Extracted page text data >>
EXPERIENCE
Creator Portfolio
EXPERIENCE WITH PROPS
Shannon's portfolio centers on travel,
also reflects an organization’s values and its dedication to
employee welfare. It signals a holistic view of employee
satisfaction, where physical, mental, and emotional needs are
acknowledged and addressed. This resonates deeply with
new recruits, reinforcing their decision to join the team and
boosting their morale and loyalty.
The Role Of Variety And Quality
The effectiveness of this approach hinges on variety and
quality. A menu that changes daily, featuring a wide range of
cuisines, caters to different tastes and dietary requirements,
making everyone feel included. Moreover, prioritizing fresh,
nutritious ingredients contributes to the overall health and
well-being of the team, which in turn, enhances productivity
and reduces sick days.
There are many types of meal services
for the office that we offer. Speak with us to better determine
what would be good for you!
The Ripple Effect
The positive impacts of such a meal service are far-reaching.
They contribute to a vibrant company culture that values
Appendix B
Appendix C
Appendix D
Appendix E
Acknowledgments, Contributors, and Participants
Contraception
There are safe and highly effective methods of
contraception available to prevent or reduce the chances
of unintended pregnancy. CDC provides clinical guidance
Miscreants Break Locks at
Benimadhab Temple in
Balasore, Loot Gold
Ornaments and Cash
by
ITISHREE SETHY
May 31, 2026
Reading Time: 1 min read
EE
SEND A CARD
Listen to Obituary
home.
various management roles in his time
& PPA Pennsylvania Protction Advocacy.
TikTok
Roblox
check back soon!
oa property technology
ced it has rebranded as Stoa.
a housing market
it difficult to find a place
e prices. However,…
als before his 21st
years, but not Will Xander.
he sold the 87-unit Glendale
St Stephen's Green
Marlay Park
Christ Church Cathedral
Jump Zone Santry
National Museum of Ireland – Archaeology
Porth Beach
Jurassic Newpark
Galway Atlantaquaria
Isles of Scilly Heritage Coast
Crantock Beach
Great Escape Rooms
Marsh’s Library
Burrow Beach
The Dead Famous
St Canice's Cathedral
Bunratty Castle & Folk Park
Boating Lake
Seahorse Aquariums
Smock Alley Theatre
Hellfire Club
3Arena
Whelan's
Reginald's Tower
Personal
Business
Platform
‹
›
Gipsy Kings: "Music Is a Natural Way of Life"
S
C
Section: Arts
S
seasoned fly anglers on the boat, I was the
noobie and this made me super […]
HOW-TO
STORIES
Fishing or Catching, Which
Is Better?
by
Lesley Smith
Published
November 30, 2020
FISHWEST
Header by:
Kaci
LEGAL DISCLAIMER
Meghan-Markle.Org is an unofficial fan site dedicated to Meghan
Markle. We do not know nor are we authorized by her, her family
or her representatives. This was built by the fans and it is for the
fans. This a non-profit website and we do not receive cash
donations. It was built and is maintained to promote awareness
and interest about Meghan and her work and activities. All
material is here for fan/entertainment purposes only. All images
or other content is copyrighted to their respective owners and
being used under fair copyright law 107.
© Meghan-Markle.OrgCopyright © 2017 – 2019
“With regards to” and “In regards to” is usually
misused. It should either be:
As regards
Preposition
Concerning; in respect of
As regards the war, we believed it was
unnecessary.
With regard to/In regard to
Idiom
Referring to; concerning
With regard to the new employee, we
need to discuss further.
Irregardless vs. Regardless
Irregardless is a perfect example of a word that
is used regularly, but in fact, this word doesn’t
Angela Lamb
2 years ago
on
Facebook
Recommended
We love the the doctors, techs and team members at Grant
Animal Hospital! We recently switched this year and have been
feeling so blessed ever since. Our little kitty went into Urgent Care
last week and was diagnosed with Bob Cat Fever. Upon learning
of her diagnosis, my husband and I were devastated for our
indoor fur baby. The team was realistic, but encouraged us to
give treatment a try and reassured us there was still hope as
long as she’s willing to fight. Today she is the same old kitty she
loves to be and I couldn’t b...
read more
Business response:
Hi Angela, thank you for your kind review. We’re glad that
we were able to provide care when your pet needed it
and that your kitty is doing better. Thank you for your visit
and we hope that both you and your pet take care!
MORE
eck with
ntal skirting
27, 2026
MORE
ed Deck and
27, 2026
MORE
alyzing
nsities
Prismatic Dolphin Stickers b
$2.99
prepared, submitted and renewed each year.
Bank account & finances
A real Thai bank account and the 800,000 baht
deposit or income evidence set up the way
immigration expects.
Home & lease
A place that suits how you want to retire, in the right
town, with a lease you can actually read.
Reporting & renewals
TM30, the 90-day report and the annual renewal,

Work to be completed >>
Copy the entries above exactly, so that each line matches the original.

Answer to this exercise >>
EXPERIENCE
Creator Portfolio
EXPERIENCE WITH PROPS
Shannon's portfolio centers on travel,
also reflects an organization’s values and its dedication to
employee welfare. It signals a holistic view of employee
satisfaction, where physical, mental, and emotional needs are
acknowledged and addressed. This resonates deeply with
new recruits, reinforcing their decision to join the team and
boosting their morale and loyalty.
The Role Of Variety And Quality
The effectiveness of this approach hinges on variety and
quality. A menu that changes daily, featuring a wide range of
cuisines, caters to different tastes and dietary requirements,
making everyone feel included. Moreover, prioritizing fresh,
nutritious ingredients contributes to the overall health and
well-being of the team, which in turn, enhances productivity
and reduces sick days.
There are many types of meal services
for the office that we offer. Speak with us to better determine
what would be good for you!
The Ripple Effect
The positive impacts of such a meal service are far-reaching.
They contribute to a vibrant company culture that values
Appendix B
Appendix C
Appendix D
Appendix E
Acknowledgments, Contributors, and Participants
Contraception
There are safe and highly effective methods of
contraception available to prevent or reduce the chances
of unintended pregnancy. CDC provides clinical guidance
Miscreants Break Locks at
Benimadhab Temple in
Balasore, Loot Gold
Ornaments and Cash
by
ITISHREE SETHY
May 31, 2026
Reading Time: 1 min read
EE
SEND A CARD
Listen to Obituary
home.
various management roles in his time
& PPA Pennsylvania Protction Advocacy.
TikTok
Roblox
check back soon!
oa property technology
ced it has rebranded as Stoa.
a housing market
it difficult to find a place
e prices. However,…
als before his 21st
years, but not Will Xander.
he sold the 87-unit Glendale
St Stephen's Green
Marlay Park
Christ Church Cathedral
Jump Zone Santry
National Museum of Ireland – Archaeology
Porth Beach
Jurassic Newpark
Galway Atlantaquaria
Isles of Scilly Heritage Coast
Crantock Beach
Great Escape Rooms
Marsh’s Library
Burrow Beach
The Dead Famous
St Canice's Cathedral
Bunratty Castle & Folk Park
Boating Lake
Seahorse Aquariums
Smock Alley Theatre
Hellfire Club
3Arena
Whelan's
Reginald's Tower
Personal
Business
Platform
‹
›
Gipsy Kings: "Music Is a Natural Way of Life"
S
C
Section: Arts
S
seasoned fly anglers on the boat, I was the
noobie and this made me super […]
HOW-TO
STORIES
Fishing or Catching, Which
Is Better?
by
Lesley Smith
Published
November 30, 2020
FISHWEST
Header by:
Kaci
LEGAL DISCLAIMER
Meghan-Markle.Org is an unofficial fan site dedicated to Meghan
Markle. We do not know nor are we authorized by her, her family
or her representatives. This was built by the fans and it is for the
fans. This a non-profit website and we do not receive cash
donations. It was built and is maintained to promote awareness
and interest about Meghan and her work and activities. All
material is here for fan/entertainment purposes only. All images
or other content is copyrighted to their respective owners and
being used under fair copyright law 107.
© Meghan-Markle.OrgCopyright © 2017 – 2019
“With regards to” and “In regards to” is usually
misused. It should either be:
As regards
Preposition
Concerning; in respect of
As regards the war, we believed it was
unnecessary.
With regard to/In regard to
Idiom
Referring to; concerning
With regard to the new employee, we
need to discuss further.
Irregardless vs. Regardless
Irregardless is a perfect example of a word that
is used regularly, but in fact, this word doesn’t
Angela Lamb
2 years ago
on
Facebook
Recommended
We love the the doctors, techs and team members at Grant
Animal Hospital! We recently switched this year and have been
feeling so blessed ever since. Our little kitty went into Urgent Care
last week and was diagnosed with Bob Cat Fever. Upon learning
of her diagnosis, my husband and I were devastated for our
indoor fur baby. The team was realistic, but encouraged us to
give treatment a try and reassured us there was still hope as
long as she’s willing to fight. Today she is the same old kitty she
loves to be and I couldn’t b...
read more
Business response:
Hi Angela, thank you for your kind review. We’re glad that
we were able to provide care when your pet needed it
and that your kitty is doing better. Thank you for your visit
and we hope that both you and your pet take care!
MORE
eck with
ntal skirting
27, 2026
MORE
ed Deck and
27, 2026
MORE
alyzing
nsities
Prismatic Dolphin Stickers b
$2.99
prepared, submitted and renewed each year.
Bank account & finances
A real Thai bank account and the 800,000 baht
deposit or income evidence set up the way
immigration expects.
Home & lease
A place that suits how you want to retire, in the right
town, with a lease you can actually read.
Reporting & renewals
TM30, the 90-day report and the annual renewal,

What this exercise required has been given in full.